There are no cars on the island; the only motorized vehicles I saw were a few small tractors hauling smaller trailers loaded with supplies which arrived on an afternoon boat. Otherwise, wheelbarrows, or karijole, appear to be the device of choice to push things around. I spent most of a quick coffee break observing one man, in his late 60s or early 70s is my guess, pushing 15 liters of red wine in his karijola. He stopped quickly at the café, enjoyed a coffee and a piece of baklava, and was on his way in less than 180 seconds.
I can understand quite a bit of Croatian, but am hardly fluent. Nonetheless, I did notice that the locals used a very distinct dialect, one I’ve never heard before. The island’s first inhabitants were the Illyrians; the majority of their surviving descendents left the island in the late 1940s after Croatia became part of Yugoslavia, and emigrated primarily to Hoboken, New Jersey.
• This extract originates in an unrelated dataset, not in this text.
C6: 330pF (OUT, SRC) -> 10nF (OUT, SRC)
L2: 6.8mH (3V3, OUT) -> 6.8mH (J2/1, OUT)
It struck me as an interesting place to spend some time for a longer anthro/ag/geog/etc research project, if one was looking for such a thing. You can choose to be very isolated here, but with the luxury of a quick commute to the mainland which also happens to be an island. I came on a day trip, spent just a few hours, but long enough to want to return, at least for a few days. This type of seclusion, remote but still not that far removed, is rare, and fascinating at the same time.
Quick plug for our ship’s captain, Luciano Magazin, who operated one of about a dozen or so boats with daily departures to nearby islands from the port at Mali Lošinj. The cost for the trip, roughly an hour each way, is 100 KUN (13.66 EUR/ 19.16 USD), and he offers an on-board lunch for an additional 80 KUN (11 EUR/15 USD). Definitely worth it. We enjoyed a variety of local and fresh pan-fried fish, a hefty green salad, and a delicious potato/spinach dish, all bottomless portions, plus plenty of red and white wine. And although it isn’t quite as good as Brkinska (none is, really), the welcome glass of slivovec (plum brandy) at a few minutes after 10 was quite tasty.